Monday, October 15, 2018

10/4 -- Transfer to Fort Clayton


On our way back to the southern entrance to the canal (near Panama City), we stopped to see Dario Lopez, a renowned dirty devil mask maker. Back when the Spanish arrived, converting the indigenous tribes to Christianity was a high priority. However, these tribes did not have a religion as such, and were not that impressed. To persuade them, the Catholics emphasized what would happen to them upon their death if they were not believers, and this was the beginning of the dirty devils. A practice grew up of making devil masks and doing everything they could to scare the populace into believing.

Today, the concept of the dirty devils continues and mask-making is a big deal. Dario has been making masks for 50 years, since he was nine, and was recognized by a Panamanian president for the quality of his work. The process starts with creating a clay mold for a mask. One of our fellow travelers, Frank, was coerced into building a small mask along side Dario. Frank did a credible job! Once the clay form is built, it is dried in the sun for 2 hours and then it is covered with Vaseline (so the paper doesn't stick) and coated with 3 layers of paper: a heavy Kraft paper, then newspaper, then a lighter brown paper -- all mixed with glue. This paper layer is dried and carefully cut off the form, glued back together, and painted.
Dario (left) and Frank start to build the small masks.
It starts off sort of looking like an eagle with a big beak, but
gets creative from there.

Dario's result
For a first timer, Frank did great!
 We saw a life-sized mask ready to paint, then were treated to a dance  by two of his relatives -- a young man and a 3-year-old boy. The youngster has been taking  lessons and was really good!
Dario shows us an unpainted mask
    
There is a hole in the mouth so the dancer can
look out. The decorations on the back of the
head represent the flames of hell.
Then we were back on the road toward Fort Clayton. Octavio told us about the rise and fall of Noriega as we drove. There are now seven political parties in Panama. A president is elected to a single 5 year term and cannot run again for two more terms. Although the constitution has been changed maybe four times, it now takes two different governments to approve a change. Since no political party after Noriega has ever been reelected, it is unlikely to happen again.  

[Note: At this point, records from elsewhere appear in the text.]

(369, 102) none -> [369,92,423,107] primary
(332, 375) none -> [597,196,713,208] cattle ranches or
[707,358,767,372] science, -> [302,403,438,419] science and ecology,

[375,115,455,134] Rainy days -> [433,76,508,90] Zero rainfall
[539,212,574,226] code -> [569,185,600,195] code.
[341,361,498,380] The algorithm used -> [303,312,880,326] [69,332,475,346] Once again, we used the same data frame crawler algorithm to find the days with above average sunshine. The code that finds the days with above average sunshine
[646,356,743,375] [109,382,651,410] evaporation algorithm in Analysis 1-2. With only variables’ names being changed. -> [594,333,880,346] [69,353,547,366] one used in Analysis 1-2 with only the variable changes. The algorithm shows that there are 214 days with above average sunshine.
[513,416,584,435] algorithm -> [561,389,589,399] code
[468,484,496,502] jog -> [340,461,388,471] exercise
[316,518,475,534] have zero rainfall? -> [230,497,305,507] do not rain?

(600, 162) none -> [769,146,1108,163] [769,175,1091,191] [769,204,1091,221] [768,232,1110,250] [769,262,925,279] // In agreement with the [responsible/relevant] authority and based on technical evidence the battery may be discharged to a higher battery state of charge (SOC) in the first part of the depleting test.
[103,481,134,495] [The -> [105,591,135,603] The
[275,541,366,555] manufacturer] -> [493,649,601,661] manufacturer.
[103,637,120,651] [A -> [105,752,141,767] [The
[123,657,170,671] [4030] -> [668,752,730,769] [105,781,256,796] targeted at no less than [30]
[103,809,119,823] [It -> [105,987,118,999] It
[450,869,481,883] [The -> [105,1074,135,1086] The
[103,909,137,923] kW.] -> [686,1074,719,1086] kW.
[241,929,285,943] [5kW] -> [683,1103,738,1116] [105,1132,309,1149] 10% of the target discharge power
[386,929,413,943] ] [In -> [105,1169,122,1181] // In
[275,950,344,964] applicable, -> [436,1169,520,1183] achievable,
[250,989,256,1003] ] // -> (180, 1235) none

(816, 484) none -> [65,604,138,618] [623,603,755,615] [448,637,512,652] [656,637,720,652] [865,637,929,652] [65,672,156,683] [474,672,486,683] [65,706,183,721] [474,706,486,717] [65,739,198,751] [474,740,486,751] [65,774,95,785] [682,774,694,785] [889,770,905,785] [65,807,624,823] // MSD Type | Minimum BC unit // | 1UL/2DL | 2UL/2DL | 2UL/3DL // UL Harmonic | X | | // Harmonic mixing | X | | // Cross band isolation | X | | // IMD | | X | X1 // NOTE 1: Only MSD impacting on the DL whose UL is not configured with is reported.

Fort Clayton was where the U.S. forces stayed until the canal was turned over to Panama in 1999. Octavio took us on a walk around part of the base. It is now filled with NGOs and the site of the 'City of Knowledge', with many educational institutions having branches here. It also has athletic fields and is place that Octavio brings his family many weekends.

Our room overlooks the first two locks, the Miraflores, and we saw a couple ships enter. Interestingly, the Pacific Ocean is actually lower than the Atlantic. Plus the tides on this side are greater than the Caribbean side. The original plan was to build a sea level canal, but apparently, there were huge advantages to using locks instead and raising the boats up to the level of the center of the country.